_TEXT SECTION_.
*** Block opens ***
Stuff I found on the interwebs: https://plus.google.com/u/0/113197665355692280218

mockturle06: (Chris)
 I realise I’ve not yet reviewed any of young Christopher’s fillums here. 

Am I ashamed and embarrassed, a little, yes. Somewhat.
 
A lifetime’s worth of anglophilia means I usually prefer my actors with solid and lustrous theatre credentials that include Shakespeare, Ibsen, Chekhov, Stoppard, Pinter, Williams, Beckett and the like, and even my favourite Oz actors can manage that (saw Toby Schmitz from Black Sails doing both Stoppard and Shakespeare, David Wenham from Iron Fist doing Ibsen, Hugo Weaving doing Beckett, and even Damon Herriman from Justified doing Mamet). 
 
So yes, I am, I must now admit it, a dreadful snob. 
 
Compound that with his early roles as Disney princess/non-threatening boyfriend, and, well, did I mention that I’m a dreadful snob? Not that I haven’t seen Princess Diaries 2, but I was on a plane, for days, and it had Julie Andrews in it.
*** Block closes ***
_QUESTIONS TO ANSWER_.
a - In the post about actors' theatre credentials, which actor from Iron Fist did the writer see performing Ibsen?
b - Transcribe the section of the post that opens with the words containing "So yes, I am, I" and closes with "Andrews in it.".

_INFORMATION_.
*** Block opens ***
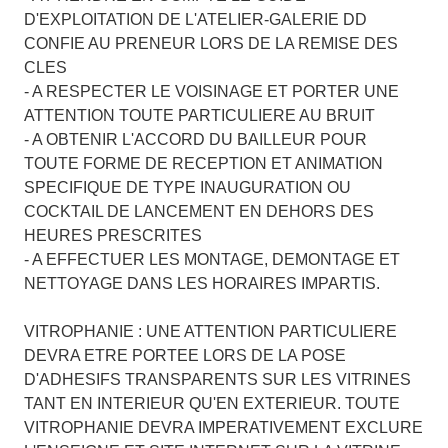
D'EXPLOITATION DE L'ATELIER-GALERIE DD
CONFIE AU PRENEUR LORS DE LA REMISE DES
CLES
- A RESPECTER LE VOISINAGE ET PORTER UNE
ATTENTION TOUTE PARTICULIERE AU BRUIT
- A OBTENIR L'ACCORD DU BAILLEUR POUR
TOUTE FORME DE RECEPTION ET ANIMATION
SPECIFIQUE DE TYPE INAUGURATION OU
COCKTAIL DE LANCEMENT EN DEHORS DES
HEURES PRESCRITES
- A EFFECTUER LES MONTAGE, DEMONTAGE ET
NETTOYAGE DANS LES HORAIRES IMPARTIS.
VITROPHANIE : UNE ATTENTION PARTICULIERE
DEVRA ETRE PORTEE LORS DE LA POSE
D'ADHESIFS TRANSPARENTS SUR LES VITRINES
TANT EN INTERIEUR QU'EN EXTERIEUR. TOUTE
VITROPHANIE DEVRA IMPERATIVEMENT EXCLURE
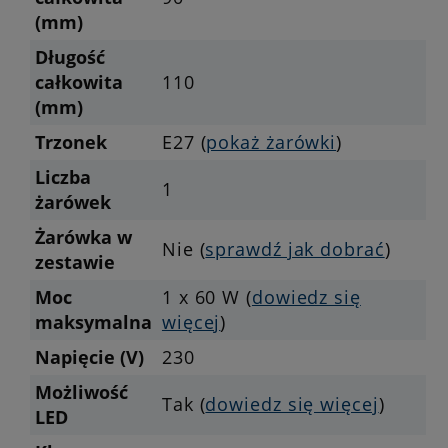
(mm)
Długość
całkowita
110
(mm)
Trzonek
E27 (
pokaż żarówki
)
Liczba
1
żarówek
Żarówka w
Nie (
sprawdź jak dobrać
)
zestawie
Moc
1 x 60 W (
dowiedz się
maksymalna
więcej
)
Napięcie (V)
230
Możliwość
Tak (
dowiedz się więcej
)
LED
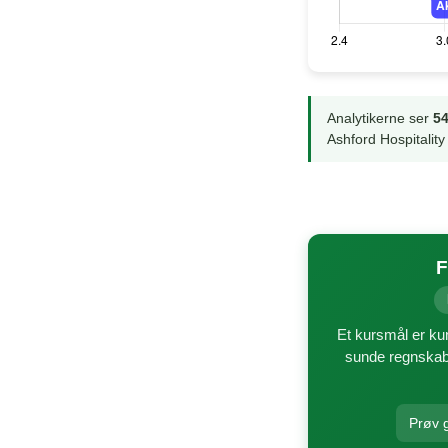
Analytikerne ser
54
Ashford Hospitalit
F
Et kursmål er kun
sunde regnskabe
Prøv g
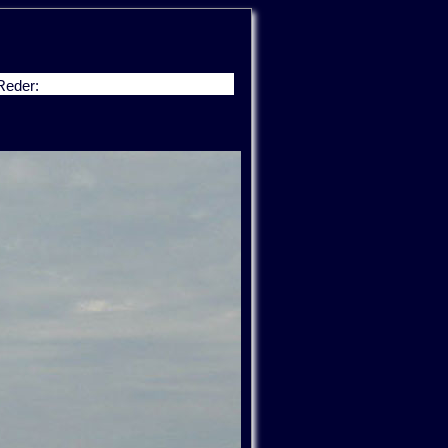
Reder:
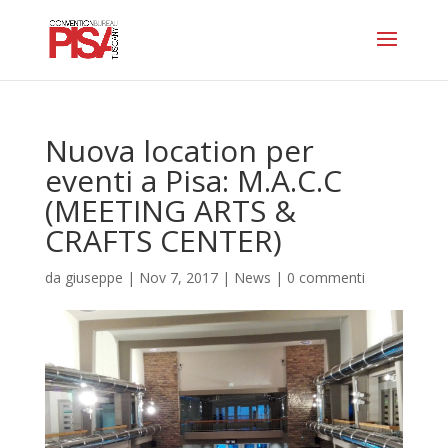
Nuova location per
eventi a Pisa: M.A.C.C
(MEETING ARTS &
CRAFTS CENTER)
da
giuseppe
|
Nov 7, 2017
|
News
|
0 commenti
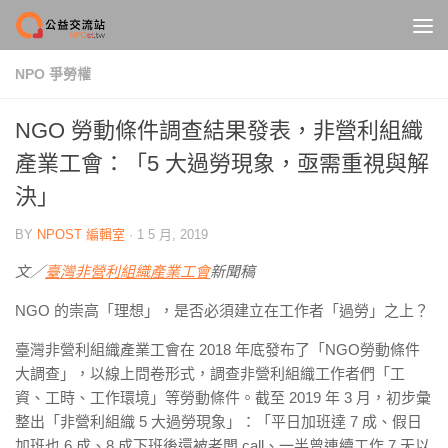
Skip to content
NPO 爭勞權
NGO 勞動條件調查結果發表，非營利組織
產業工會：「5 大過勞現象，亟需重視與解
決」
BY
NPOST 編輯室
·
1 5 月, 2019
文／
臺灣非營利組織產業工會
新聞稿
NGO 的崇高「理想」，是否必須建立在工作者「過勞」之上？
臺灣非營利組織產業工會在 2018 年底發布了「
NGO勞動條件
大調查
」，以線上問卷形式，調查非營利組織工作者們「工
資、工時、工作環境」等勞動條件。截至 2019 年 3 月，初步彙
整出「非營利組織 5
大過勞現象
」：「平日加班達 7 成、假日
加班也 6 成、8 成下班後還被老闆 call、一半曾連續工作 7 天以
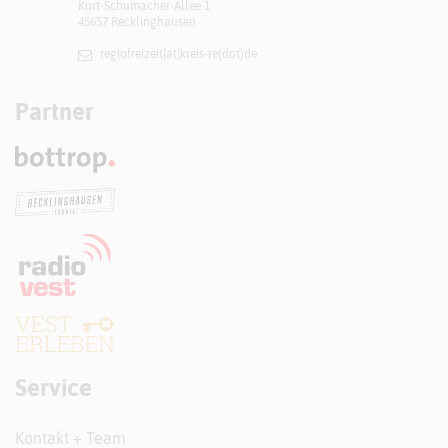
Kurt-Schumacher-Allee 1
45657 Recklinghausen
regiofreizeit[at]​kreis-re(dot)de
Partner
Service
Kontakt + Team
*** Block closes ***
_SOLUTIONS TO THE TASKS_.
a - David Wenham

b -
So yes, I am, I must now admit it, a dreadful snob. 
 
Compound that with his early roles as Disney princess/non-threatening boyfriend, and, well, did I mention that I’m a dreadful snob? Not that I haven’t seen Princess Diaries 2, but I was on a plane, for days, and it had Julie Andrews in it.